Dataset records:
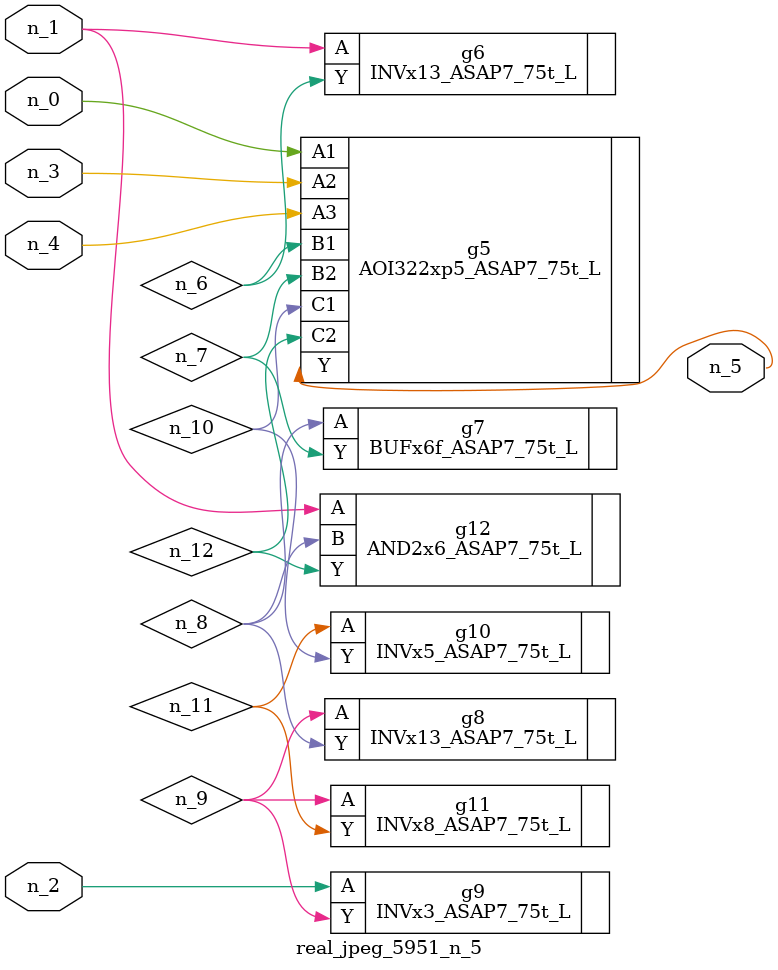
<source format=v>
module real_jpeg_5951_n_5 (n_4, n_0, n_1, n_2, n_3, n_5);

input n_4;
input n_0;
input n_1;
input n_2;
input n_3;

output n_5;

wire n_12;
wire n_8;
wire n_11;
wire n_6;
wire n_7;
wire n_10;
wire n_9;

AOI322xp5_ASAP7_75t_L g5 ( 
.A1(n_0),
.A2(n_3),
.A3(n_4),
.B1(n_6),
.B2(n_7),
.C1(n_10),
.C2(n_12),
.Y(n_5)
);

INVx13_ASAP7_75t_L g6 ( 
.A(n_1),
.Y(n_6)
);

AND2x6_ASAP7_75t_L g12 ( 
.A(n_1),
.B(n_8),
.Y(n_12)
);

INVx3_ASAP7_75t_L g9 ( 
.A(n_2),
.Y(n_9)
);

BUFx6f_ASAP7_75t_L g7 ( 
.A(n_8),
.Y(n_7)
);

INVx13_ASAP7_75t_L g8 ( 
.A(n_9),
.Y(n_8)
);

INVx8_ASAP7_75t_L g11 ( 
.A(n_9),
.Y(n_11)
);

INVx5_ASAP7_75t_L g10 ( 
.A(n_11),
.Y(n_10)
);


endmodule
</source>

* * *

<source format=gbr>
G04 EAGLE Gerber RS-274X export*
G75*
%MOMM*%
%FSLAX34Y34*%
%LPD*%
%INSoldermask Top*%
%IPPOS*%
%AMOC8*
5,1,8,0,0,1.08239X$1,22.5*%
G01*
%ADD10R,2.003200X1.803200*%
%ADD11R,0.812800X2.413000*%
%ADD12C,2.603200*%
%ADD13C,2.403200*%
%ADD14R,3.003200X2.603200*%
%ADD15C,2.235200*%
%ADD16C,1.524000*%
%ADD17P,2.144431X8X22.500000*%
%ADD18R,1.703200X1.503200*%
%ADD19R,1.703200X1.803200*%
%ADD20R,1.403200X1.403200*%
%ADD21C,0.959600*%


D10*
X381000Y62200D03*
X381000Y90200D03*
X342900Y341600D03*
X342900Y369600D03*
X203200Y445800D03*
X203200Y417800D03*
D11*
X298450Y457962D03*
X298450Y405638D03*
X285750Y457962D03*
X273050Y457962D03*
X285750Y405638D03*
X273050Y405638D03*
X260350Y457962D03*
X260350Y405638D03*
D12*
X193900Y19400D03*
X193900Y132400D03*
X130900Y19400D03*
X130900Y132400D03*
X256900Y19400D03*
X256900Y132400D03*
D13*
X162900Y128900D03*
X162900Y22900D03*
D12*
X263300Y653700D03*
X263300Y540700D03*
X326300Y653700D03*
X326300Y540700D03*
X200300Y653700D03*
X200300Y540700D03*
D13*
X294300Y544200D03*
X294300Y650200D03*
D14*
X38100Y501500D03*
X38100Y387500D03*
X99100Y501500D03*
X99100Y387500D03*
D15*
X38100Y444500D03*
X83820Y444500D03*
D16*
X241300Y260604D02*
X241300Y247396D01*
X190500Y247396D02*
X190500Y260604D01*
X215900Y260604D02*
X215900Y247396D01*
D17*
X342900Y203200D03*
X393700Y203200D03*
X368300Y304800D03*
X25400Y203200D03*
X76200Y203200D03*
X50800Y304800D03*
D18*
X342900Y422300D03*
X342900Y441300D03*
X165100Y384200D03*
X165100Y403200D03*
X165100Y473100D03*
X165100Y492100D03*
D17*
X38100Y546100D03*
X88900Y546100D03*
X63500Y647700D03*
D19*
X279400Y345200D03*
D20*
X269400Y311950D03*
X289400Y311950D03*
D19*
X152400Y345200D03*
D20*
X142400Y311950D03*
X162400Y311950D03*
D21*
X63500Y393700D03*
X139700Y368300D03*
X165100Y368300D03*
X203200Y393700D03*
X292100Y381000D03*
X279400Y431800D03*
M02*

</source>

WHAT YOU SHOULD DO: Give back the records above exactly, limited to the lines between the one holding "X273050Y457962D03*" and the one holding "X200300Y540700D03*", inclusive.

PROBLEM SOLUTION:
X273050Y457962D03*
X285750Y405638D03*
X273050Y405638D03*
X260350Y457962D03*
X260350Y405638D03*
D12*
X193900Y19400D03*
X193900Y132400D03*
X130900Y19400D03*
X130900Y132400D03*
X256900Y19400D03*
X256900Y132400D03*
D13*
X162900Y128900D03*
X162900Y22900D03*
D12*
X263300Y653700D03*
X263300Y540700D03*
X326300Y653700D03*
X326300Y540700D03*
X200300Y653700D03*
X200300Y540700D03*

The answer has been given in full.